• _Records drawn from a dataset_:
• • •

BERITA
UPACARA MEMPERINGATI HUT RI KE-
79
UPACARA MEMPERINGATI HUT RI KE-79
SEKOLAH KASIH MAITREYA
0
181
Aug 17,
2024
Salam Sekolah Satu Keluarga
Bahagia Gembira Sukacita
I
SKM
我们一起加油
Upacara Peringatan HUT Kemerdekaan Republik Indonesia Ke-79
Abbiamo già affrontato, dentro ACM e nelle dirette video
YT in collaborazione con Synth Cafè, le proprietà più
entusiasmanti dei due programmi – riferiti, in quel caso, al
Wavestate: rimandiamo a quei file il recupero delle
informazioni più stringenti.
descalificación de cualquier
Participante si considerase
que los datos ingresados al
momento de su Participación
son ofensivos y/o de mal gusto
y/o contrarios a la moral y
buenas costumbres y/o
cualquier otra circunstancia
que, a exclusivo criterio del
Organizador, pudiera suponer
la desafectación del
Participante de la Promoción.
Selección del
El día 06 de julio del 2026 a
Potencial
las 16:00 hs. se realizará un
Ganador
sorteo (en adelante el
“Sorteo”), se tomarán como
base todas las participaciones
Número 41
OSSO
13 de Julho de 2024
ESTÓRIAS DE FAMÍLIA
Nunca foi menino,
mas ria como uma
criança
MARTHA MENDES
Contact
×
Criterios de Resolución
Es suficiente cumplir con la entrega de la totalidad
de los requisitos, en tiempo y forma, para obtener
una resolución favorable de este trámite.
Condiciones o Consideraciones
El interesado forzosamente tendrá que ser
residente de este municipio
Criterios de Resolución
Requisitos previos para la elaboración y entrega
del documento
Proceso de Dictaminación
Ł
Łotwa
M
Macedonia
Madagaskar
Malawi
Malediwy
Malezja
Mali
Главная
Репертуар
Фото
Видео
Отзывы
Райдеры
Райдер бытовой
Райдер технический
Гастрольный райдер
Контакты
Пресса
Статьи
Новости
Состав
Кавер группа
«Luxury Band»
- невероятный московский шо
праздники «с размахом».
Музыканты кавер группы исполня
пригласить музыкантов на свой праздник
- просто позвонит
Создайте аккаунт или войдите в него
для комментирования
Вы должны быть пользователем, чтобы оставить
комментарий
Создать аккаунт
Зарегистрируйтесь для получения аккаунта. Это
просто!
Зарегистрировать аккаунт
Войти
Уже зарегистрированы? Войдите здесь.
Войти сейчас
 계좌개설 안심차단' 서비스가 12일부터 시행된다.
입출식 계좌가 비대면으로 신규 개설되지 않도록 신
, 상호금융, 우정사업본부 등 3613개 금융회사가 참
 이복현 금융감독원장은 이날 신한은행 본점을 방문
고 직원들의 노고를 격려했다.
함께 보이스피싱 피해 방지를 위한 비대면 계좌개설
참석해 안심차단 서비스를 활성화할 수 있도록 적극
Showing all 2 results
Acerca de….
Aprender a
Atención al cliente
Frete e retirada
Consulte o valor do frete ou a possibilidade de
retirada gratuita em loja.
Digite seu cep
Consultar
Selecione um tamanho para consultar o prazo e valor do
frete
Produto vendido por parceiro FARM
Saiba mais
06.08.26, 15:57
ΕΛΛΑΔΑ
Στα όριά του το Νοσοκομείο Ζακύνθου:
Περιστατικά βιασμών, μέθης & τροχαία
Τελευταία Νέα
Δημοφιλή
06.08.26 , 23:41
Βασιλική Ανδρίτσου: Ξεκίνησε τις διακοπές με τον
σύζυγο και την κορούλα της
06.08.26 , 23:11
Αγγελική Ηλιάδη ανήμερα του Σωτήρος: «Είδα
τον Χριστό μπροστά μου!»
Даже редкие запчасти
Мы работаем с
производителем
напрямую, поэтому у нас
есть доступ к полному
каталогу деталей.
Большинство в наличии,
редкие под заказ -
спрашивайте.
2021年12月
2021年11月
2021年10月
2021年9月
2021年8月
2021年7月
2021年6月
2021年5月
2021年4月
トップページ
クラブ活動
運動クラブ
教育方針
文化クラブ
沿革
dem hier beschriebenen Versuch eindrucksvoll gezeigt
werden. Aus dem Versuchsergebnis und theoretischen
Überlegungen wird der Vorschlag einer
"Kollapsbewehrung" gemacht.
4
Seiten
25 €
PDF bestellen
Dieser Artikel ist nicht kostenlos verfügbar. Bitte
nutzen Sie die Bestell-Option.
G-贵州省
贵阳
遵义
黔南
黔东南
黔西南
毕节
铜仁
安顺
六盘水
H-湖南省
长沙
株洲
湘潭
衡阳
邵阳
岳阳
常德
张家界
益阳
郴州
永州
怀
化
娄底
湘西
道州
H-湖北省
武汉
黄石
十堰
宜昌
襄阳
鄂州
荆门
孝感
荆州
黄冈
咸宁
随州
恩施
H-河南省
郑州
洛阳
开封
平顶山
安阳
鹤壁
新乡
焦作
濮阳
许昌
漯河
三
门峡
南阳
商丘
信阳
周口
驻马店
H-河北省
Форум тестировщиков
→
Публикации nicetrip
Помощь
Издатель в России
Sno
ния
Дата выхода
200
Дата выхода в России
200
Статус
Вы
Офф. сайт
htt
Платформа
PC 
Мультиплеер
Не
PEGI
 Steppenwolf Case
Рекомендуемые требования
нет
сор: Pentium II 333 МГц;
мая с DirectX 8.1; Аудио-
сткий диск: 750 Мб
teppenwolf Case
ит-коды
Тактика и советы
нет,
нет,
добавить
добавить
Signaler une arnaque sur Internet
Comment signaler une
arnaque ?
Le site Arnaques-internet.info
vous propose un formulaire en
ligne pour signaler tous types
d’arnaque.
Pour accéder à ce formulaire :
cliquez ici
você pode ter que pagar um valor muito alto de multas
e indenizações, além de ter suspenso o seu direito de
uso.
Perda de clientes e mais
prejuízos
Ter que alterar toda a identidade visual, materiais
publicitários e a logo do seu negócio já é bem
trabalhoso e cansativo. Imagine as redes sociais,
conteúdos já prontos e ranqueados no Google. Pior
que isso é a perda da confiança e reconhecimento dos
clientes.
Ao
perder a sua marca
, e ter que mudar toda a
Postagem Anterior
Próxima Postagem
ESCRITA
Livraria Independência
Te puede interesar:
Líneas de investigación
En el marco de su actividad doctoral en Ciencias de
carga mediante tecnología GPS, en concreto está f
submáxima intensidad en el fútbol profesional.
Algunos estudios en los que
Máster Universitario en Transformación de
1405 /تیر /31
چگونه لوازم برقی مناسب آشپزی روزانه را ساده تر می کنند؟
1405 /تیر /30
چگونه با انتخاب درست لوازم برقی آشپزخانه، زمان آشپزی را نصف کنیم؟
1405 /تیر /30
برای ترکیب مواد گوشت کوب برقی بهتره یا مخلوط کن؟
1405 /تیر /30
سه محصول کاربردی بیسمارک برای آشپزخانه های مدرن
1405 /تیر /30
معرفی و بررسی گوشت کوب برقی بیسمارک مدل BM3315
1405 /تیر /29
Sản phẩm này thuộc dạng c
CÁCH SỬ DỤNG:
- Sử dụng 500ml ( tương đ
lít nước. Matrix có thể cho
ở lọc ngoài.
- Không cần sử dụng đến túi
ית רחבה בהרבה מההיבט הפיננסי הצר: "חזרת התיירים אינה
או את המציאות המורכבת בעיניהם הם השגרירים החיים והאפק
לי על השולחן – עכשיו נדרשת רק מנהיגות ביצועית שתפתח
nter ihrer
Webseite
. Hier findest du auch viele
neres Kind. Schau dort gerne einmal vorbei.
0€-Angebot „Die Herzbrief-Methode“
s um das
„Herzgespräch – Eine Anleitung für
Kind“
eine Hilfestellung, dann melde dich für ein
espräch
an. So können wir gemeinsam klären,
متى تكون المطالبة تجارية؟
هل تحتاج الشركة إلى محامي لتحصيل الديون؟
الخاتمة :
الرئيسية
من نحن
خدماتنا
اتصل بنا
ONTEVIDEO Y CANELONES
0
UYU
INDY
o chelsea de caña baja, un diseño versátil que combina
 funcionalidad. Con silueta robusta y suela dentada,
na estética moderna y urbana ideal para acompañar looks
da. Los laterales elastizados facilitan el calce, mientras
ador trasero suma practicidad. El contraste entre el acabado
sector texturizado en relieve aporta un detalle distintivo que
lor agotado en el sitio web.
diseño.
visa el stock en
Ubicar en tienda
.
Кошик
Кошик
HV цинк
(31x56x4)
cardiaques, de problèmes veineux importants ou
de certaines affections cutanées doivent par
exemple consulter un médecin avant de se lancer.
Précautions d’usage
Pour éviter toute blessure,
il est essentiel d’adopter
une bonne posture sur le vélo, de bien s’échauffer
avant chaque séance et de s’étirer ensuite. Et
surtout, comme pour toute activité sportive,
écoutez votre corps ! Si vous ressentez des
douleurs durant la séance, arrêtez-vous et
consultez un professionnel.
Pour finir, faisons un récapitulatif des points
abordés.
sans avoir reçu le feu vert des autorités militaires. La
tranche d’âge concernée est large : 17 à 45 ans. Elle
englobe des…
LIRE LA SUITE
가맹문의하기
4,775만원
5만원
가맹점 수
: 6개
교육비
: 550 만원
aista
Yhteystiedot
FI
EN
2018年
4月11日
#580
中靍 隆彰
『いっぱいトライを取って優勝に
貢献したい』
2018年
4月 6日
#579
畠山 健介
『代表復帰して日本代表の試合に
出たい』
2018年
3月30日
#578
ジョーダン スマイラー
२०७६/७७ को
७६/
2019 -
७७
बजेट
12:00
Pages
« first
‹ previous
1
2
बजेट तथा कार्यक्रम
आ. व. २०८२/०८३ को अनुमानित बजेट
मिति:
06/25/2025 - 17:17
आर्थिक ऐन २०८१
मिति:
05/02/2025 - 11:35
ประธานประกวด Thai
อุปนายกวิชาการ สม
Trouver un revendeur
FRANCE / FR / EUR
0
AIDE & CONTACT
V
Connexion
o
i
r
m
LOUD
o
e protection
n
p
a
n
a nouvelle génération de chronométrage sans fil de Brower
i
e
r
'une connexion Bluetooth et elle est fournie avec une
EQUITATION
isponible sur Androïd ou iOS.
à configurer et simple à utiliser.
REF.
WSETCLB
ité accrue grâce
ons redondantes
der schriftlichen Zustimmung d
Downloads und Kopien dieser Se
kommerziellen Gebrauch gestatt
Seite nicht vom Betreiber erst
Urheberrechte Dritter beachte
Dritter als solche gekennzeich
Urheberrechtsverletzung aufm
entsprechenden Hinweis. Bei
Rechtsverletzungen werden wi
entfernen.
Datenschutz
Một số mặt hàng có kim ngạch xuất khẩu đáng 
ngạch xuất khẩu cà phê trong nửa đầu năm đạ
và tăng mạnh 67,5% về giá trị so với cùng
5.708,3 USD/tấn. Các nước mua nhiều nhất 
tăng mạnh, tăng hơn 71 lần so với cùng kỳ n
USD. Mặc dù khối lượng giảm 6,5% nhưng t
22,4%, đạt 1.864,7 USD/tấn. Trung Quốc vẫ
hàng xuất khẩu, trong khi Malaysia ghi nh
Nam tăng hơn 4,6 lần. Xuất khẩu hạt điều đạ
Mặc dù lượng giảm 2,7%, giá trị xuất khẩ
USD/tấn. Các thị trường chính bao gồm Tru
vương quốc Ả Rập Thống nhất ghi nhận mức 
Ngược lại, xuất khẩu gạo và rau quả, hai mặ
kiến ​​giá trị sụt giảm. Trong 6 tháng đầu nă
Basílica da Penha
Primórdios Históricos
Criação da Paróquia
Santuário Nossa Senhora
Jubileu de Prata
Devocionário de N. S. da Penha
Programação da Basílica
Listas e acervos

• • •

• _What is being asked_:
Transcribe the records above line for line, from the start through the line containing "Condiciones o Consideraciones", including that line.

• _Result_:
BERITA
UPACARA MEMPERINGATI HUT RI KE-
79
UPACARA MEMPERINGATI HUT RI KE-79
SEKOLAH KASIH MAITREYA
0
181
Aug 17,
2024
Salam Sekolah Satu Keluarga
Bahagia Gembira Sukacita
I
SKM
我们一起加油
Upacara Peringatan HUT Kemerdekaan Republik Indonesia Ke-79
Abbiamo già affrontato, dentro ACM e nelle dirette video
YT in collaborazione con Synth Cafè, le proprietà più
entusiasmanti dei due programmi – riferiti, in quel caso, al
Wavestate: rimandiamo a quei file il recupero delle
informazioni più stringenti.
descalificación de cualquier
Participante si considerase
que los datos ingresados al
momento de su Participación
son ofensivos y/o de mal gusto
y/o contrarios a la moral y
buenas costumbres y/o
cualquier otra circunstancia
que, a exclusivo criterio del
Organizador, pudiera suponer
la desafectación del
Participante de la Promoción.
Selección del
El día 06 de julio del 2026 a
Potencial
las 16:00 hs. se realizará un
Ganador
sorteo (en adelante el
“Sorteo”), se tomarán como
base todas las participaciones
Número 41
OSSO
13 de Julho de 2024
ESTÓRIAS DE FAMÍLIA
Nunca foi menino,
mas ria como uma
criança
MARTHA MENDES
Contact
×
Criterios de Resolución
Es suficiente cumplir con la entrega de la totalidad
de los requisitos, en tiempo y forma, para obtener
una resolución favorable de este trámite.
Condiciones o Consideraciones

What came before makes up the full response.